EQUINOR’s Latest News profiles Norway’s Prime Minister Erna Solberg and Kværner Apprentice, Arne Linga, starting construction of Hywind Tampen, a floating offshore wind farm technology project, at Kværner Stord, opening up new opportunities for Norwegian industry.

Photo: Øyvind Gravås – WoldCam / Equinor ASA)

Prime Minister Solberg and Mr Linga started the ‘cutting robot’ on the project’s first sheet of steel on Thursday, 1 October. Kværner’s assignment will include building 11 floating concrete hulls for the turbines on Hywind Tampen.

Hywind Tampen is a new chapter in Norway’s narrative as an energy nation.

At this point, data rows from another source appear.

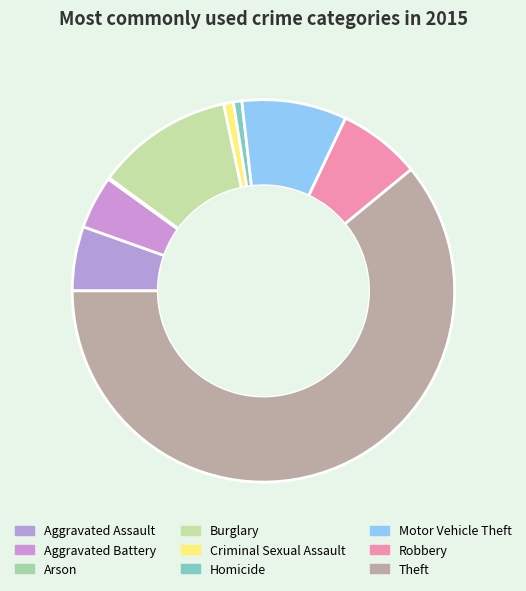

Does Burglary account for over 50% of the chart?

No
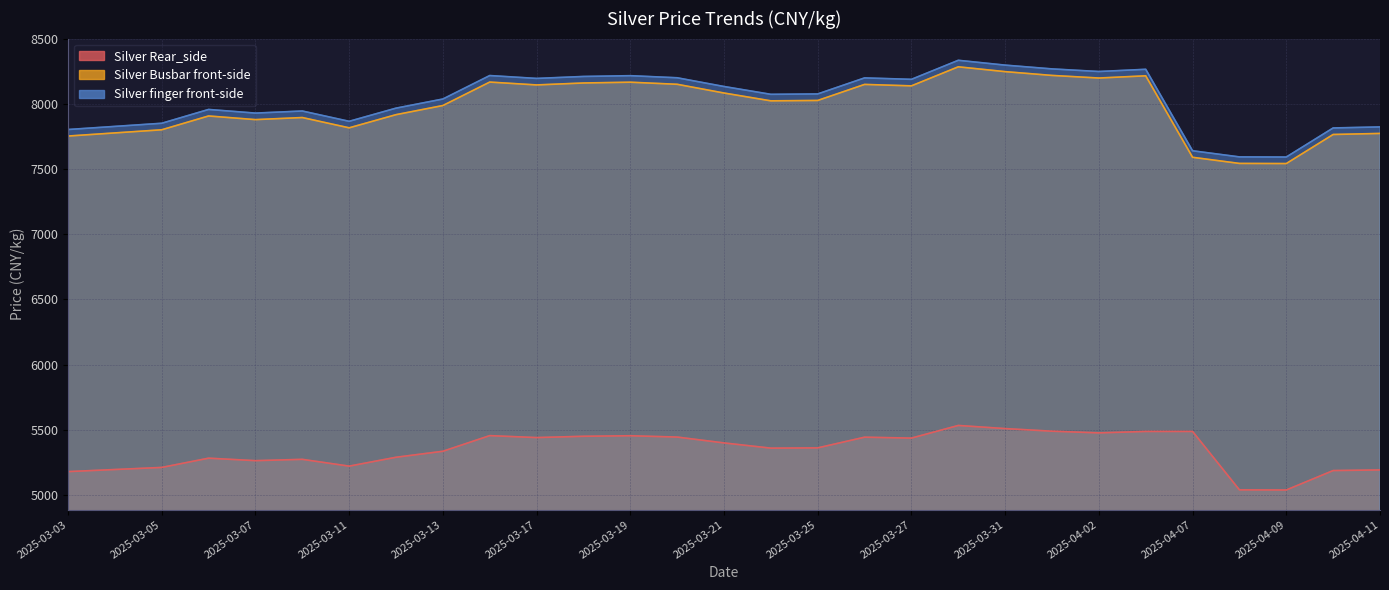

Reading left to right, transcribe all the data shown in this chart.

Silver Rear_side: 5179	5195	5211	5282	5263	5273	5221	5289	5335	5455	5440	5450	5454	5444	5399	5359	5361	5443	5436	5533	5509	5489	5476	5487	5487	5039	5038	5187	5192
Silver Busbar front-side: 7753	7777	7801	7907	7879	7895	7816	7917	7987	8167	8145	8160	8166	8150	8083	8023	8026	8149	8138	8284	8247	8218	8198	8215	7590	7543	7542	7765	7773
Silver finger front-side: 7803	7827	7851	7957	7929	7945	7866	7967	8037	8217	8195	8210	8216	8200	8133	8073	8076	8199	8188	8334	8297	8268	8248	8265	7640	7593	7592	7815	7823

With support from the Norwegian authorities, we’re not only building Norway’s first offshore wind project; we’re refining floating offshore wind technology along with the Norwegian supplier industry,” says Equinor president and CEO Eldar Sætre.

“Eighty percent of the world’s offshore wind resources are located in deep water areas and are available for floating offshore wind projects. If we can use projects like Hywind Tampen to make floating offshore wind competitive with other forms of energy, the technology will be able to deliver large-scale renewable power and contribute to a more sustainable global energy supply. A floating offshore wind market will also open up considerable industrial opportunities for Norwegian industry,” Sætre says.

The development of the Hywind Tampen project involves around 250 full-time equivalents for Kværner employees. Kværner’s project will also generate around 800 full-time equivalents in ripple effects for suppliers and the public sector, among others.

Photo: CEO CEO Eldar Sætre at Kværner Stord. (Photo: Øyvind Gravås – WoldCam / Equinor ASA)

A study conducted by Multiconsult shows that, in total, the Hywind Tampen project could provide 1,550 to 3,000 full-time equivalents in ripple effects for the Norwegian private sector.

Equinor’s ambition is for floating offshore wind to be competitive with other forms of energy by 2030.

“By using larger turbines, concrete substructures, new technology and a new assembly method, we’re well on our way toward delivering on the objective to reduce costs by more than 40% compared with Hywind Scotland. This is an important step to establish floating wind as a sustainable power supply alternative,” says Hywind Tampen project director Olav-Bernt Haga.

“If more major floating offshore wind projects are realised in the future, it will be possible to reduce costs even further, and we could see a development in cost reductions equivalent to the one we’ve seen in fixed foundation offshore wind,” Haga says.

Equinor sees a potential for floating offshore wind projects in Norway, the UK, Europe, the US and Asia.

The Hywind Tampen project will be the first floating offshore wind project to supply renewable power for oil and gas installations. The wind farm will have a total capacity of 88 MW, and is expected to cover about 35 percent of the annual power needs on the five platforms Snorre A and B and Gullfaks A, B and C.